---- EXTRACTED MATERIAL

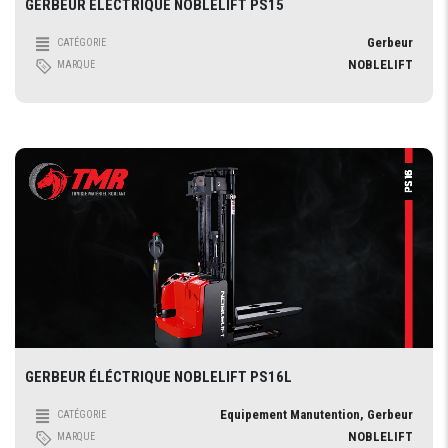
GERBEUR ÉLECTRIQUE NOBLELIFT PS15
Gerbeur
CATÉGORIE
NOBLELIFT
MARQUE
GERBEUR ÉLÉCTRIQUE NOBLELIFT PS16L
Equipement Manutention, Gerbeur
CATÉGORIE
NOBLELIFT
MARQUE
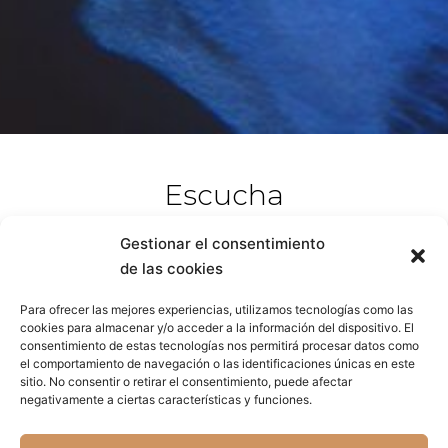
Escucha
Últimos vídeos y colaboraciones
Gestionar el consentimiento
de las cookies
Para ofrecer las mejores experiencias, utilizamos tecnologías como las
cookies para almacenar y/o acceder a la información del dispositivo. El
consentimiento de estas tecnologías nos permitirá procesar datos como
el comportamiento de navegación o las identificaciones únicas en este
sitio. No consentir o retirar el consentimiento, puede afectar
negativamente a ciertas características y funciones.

--------
---- EXTRACTED MATERIAL

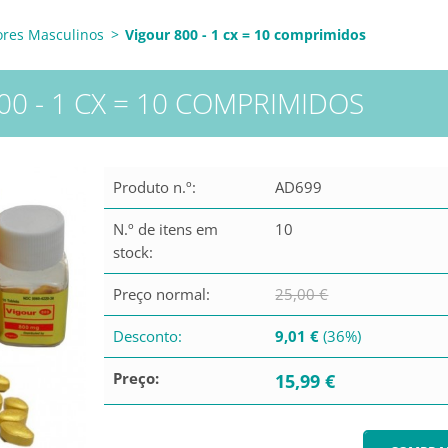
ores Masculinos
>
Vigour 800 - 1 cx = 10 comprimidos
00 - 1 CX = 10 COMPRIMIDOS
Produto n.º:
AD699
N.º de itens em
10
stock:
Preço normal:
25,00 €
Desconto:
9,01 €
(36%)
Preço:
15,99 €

--------
---- EXTRACTED MATERIAL

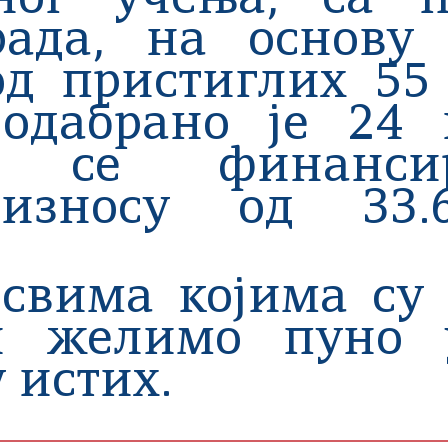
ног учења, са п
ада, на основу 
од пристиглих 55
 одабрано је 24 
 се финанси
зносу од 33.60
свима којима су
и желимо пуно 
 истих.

--------

INSTRUCTIONS FOR THE TASK -> Gather every line in the rows above that contains the string "NOBLELIFT". Case matters.

RESPONSE TO THE TASK ->
GERBEUR ÉLECTRIQUE NOBLELIFT PS15
NOBLELIFT
GERBEUR ÉLÉCTRIQUE NOBLELIFT PS16L
NOBLELIFT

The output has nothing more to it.